The figure confirms our first intuition: the best univariate model is not very predictive. Good predictions should lie on the red line.

Hyperparameter optimization¶

Since the KNN algorithm is based on finding the $k$-neighbors of a data point, it may be possible to improve the model by tuning the $k$ parameter (namely n_neighbors parameter). As pointed in the scikit-learn documentation:

The optimal choice of the [k] value is highly data-dependent: in general a larger suppresses the effects of noise, but makes the classification boundaries less distinct.

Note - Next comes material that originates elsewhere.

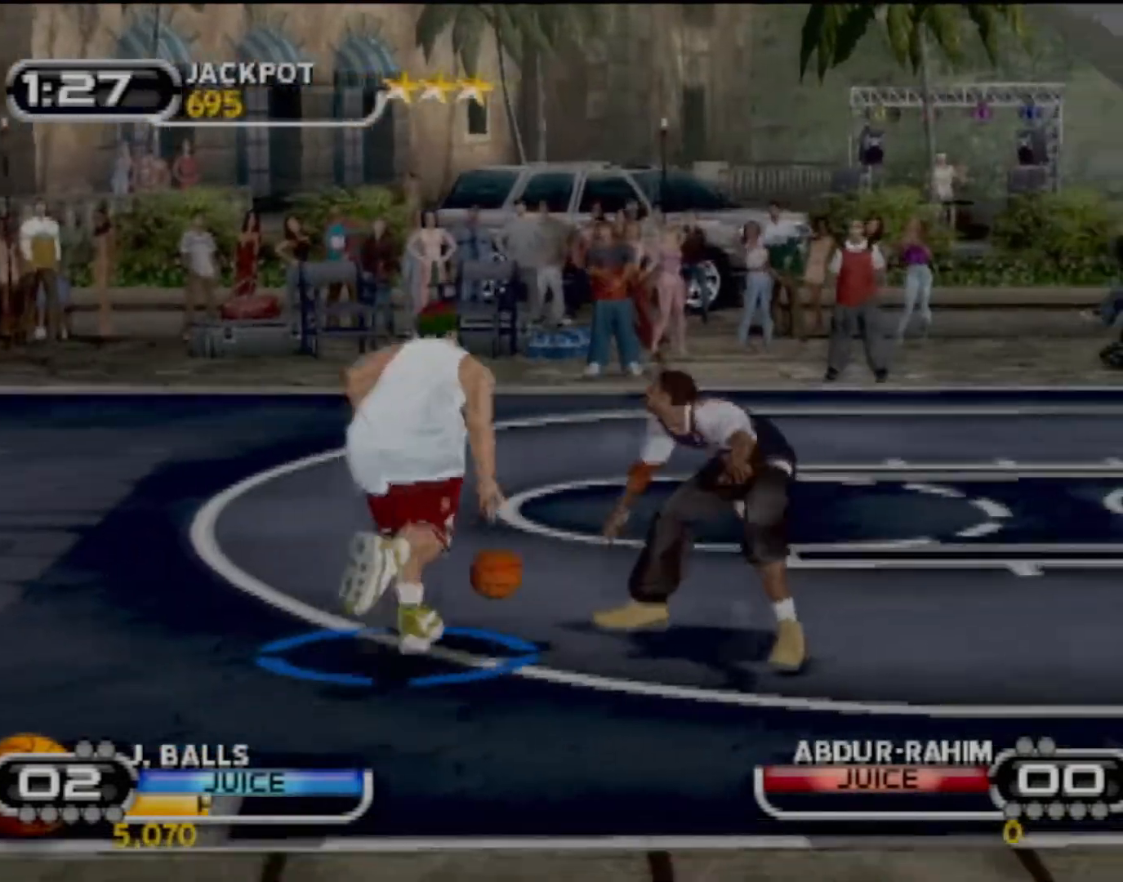
{"buttons": ["R2"], "left_stick": "left", "events": [[33, "SQUARE", "down"], [100, "left_stick", "center"], [133, "SQUARE", "up"], [166, "SQUARE", "down"], [267, "SQUARE", "up"], [433, "R2", "down"], [433, "left_stick", "left"]]}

In other words, a smaller $k$ may lead to overfitting, while a larger value may come at the cost of predictive power (underfitting).

Shortcut:

small $k$ value = low bias + high variance
large $k$ value = high bias + low variance

So, this is about the famous bias-variance tradeoff. How to minimize bias without increasing variance, and vice versa?

In [24]:

#tuning k parameter and save the results into a DataFrame
univariate_model_df = pd.DataFrame(index=standardized_cars.columns[:-1])
for k in [1,3,5,7,9]:
    rmse=[]
    col_name="k"+str(k)
    for col in standardized_cars.columns[:-1]:       
        rmse.append(knn_train_test([col], target, standardized_cars, k))
    univariate_model_df[col_name]=rmse

In [25]:

#label the best RMSE scores by k-neighbors values
univariate_model_df.idxmin(axis=0)

Out[25]:

k1    engine_size
k3    engine_size
k5     horsepower
k7    engine_size
k9    engine_size
dtype: object

Hyperparameter optimization doesn't look to upset dramatically the features importance, though the horsepower leadership is now challenged by the engine size attribute. Let's take a look.

In [26]:

plt.figure(figsize=(10,5))
x=[1,3,5,7,9]
plt.plot(x,univariate_model_df.loc["horsepower"],label="horsepower")
plt.plot(x,univariate_model_df.loc["engine_size"],label="engine size")
plt.title("Univariate Model, tuning $k$")
plt.legend(loc='lower right')
plt.ylabel("RMSE")
plt.xlabel("k-neighbors")
plt.xticks(x)
plt.show()

Indeed, the univariate model based on the horsepower attribute didn't improve its initial error score of 4367 (with $k$ = 5, the default value). Remember that the engine size attribute has the best Pearson score (highly correlated to price variable). The figure confirms this fact since this attribute improves notably the univariate model by reaching the 4200 levels when $1\leq k \leq3$. But, as said before, low $k$ values present a non-negligible risk of overfitting, so it is preferable to be cautious with this result.

Let's now plot again the prediction and calculate the MAPE score.

In [27]:

tt, pred = knn_predictions(["engine_size"], "price", standardized_cars, k = 3)
plot_pred(tt, pred, "Univariate model (engine size, $k$ = 3)") 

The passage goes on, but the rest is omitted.